Today, we live in a world where people have food shortages. The cost of living is just too high. Too high to both non-agricultural workers and farmers alike.
To eat one has to pay. Pay for water, fruits, vegetables and just about anything. Because of these, many lives go around in circles.
Let’s consider minimizing the cost of living by growing our own food. How is that? Food is what we can cut off from our expenses. Let’s find out how?
John Ivanko in 9 Strategies for self-sufficient living provides helpful suggestions.
“When you grow your own food, generate your own energy and work from a home office or farm for your livelihood, the so-called “costs of living” largely disappear. You become untethered to the work-earn-spend consumer economy and thrive, instead, in a more locally centered, self-sufficient economy in which money is less essential for a rich life.”
A life in which money is less essential for a rich life. That’s the life many of us only dream of. A life where we feel we’re in control. That’s why we wake up and go to work. At least for a great majority of us. We want to be self-sufficient as opposed to circumstance-oppressed people.
Put another way, a situational, mechanical people. Situational because we’re controlled by situations and mechanical in that we’ve to work hard because money means everything. Working even if when we don’t feel like it.
John equally believes that, self-reliant living can take many forms. You can provide your own food… by running a home-based business, you can generate money needed to obtain essential products or services you’re unable to provide for yourself.
By the way, we do need money. Right? But it should be less essential for the richness of our lives. We should only need it to pursue those things we can’t afford to grow ourselves.
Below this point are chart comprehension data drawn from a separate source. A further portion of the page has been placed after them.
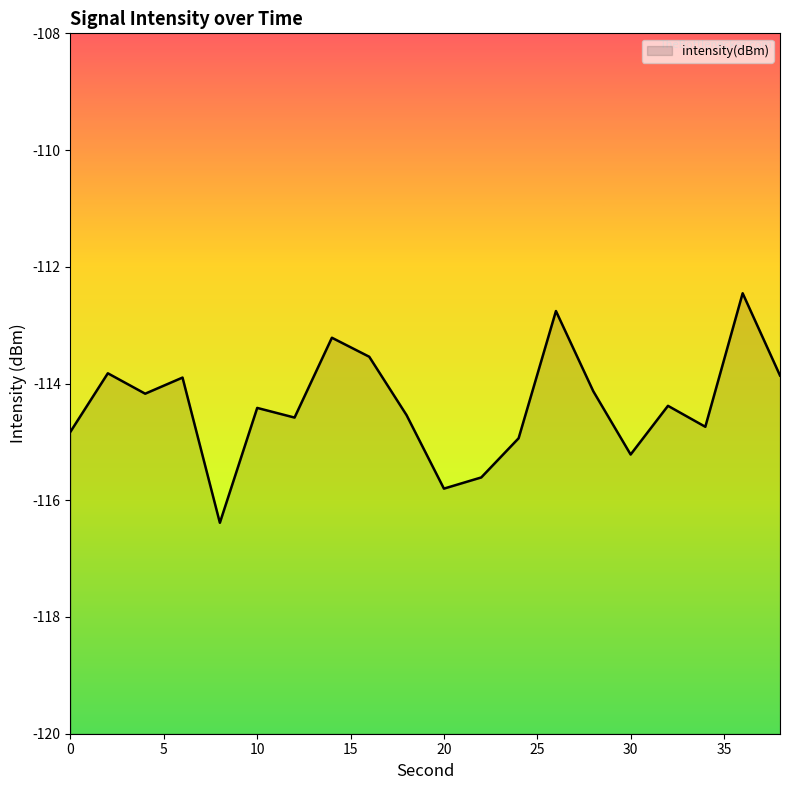

Count the number of categories in the chart.

20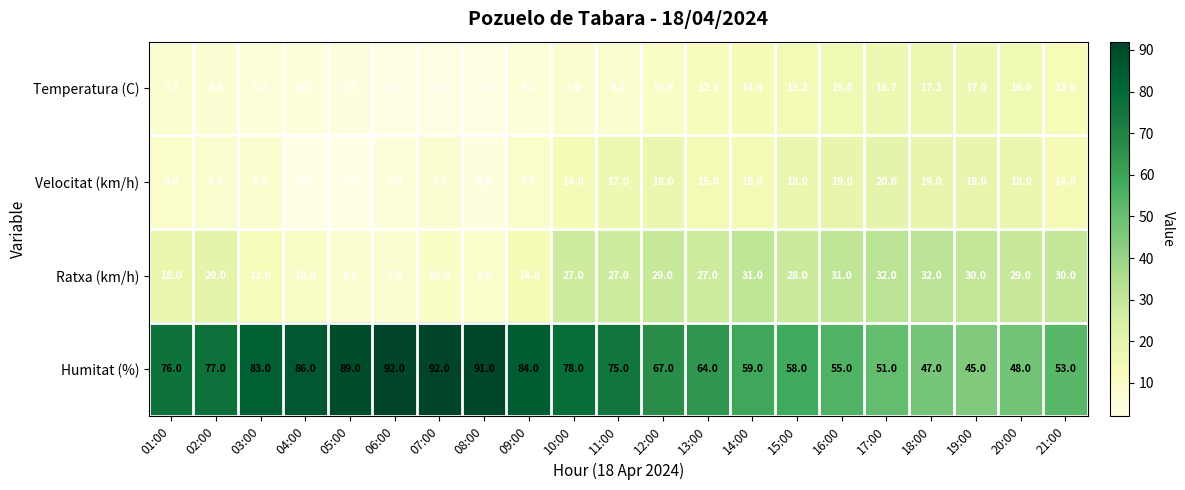

At how many categories does at least one series exceed 70?

11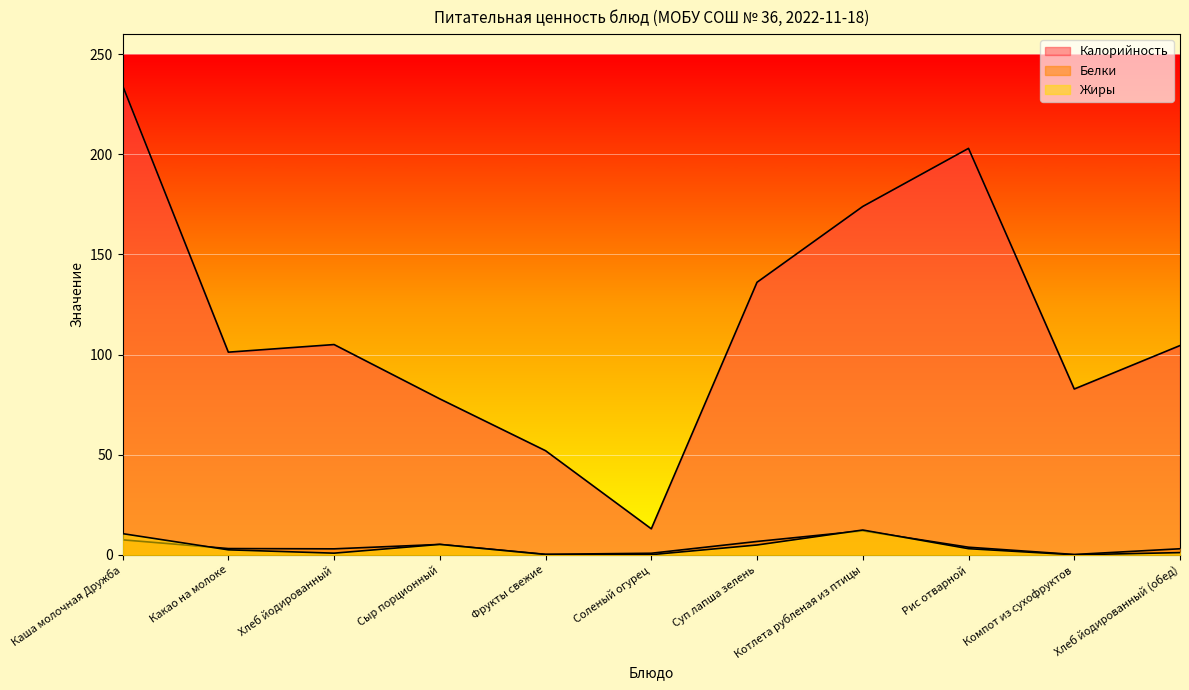

Is it true that Белки equals 3.0 at Хлеб йодированный (обед)?

True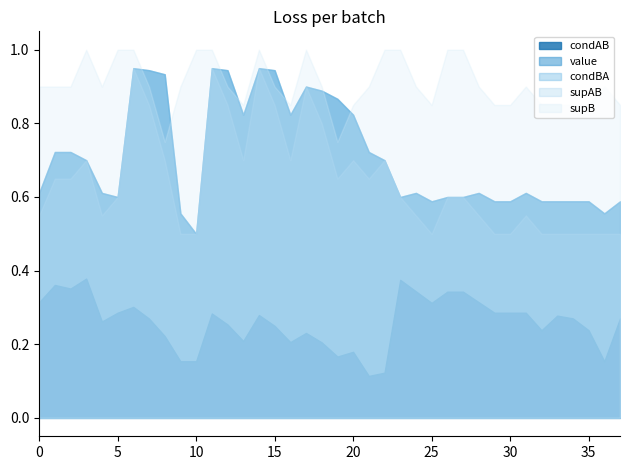

True or false: supB and supAB cross at least once.

False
We should produce what we can. Now that I’ve shocked you into life of self-sufficiency, let’s delve into how anyone can attain it or transition to it.
Here are 5 Strategies for self-sufficient living:
- Think long-term and stay put: commit to a permanent location and develop a long-term vision. You will want to have a practical plan that you can achieve over a time period appropriate to your current stage of life.
- Get back to basics: deciding where to start can feel overwhelming. Start by focusing on survival and sustenance. Six main spheres guide our approach to self-sufficient living: water, shelter, food, energy (including transportation), finances and community. The spheres you decide to work on first will be based on your situation, passions, unique skills and finances. We all have limitations to achieving total self-reliance- but after you know your limits, you can strive to transform them into possibilities.
- Change with the season: the seasons also guide the diversity of projects that make up our livelihood.
- Create a homestead: while not essential, owning some land can become the foundation on which you cultivate self-sufficiency. More is not necessarily better when it comes to owning land responsibly. Create a land-management plan that is both realistic and financially feasible. Your land should be an asset that creates cash flow and appreciates in value over time as a result of activities you undertake. Renting farmland is an option as long as the lease agreement allows for the projects necessary to accomplish your goals.
- Eliminate debt: when your backyard serves as a farmer’s market, your kitchen as a restaurant and your cellar as your supermarket, you essentially eliminate food costs.
With these few recommendations, it becomes clear that self-sufficiency is something to be coveted. Something we should all aim at. Let’s start out with reducing our spending on what we can produce. Let’s capitalize on economic capacities of our lands- small and large.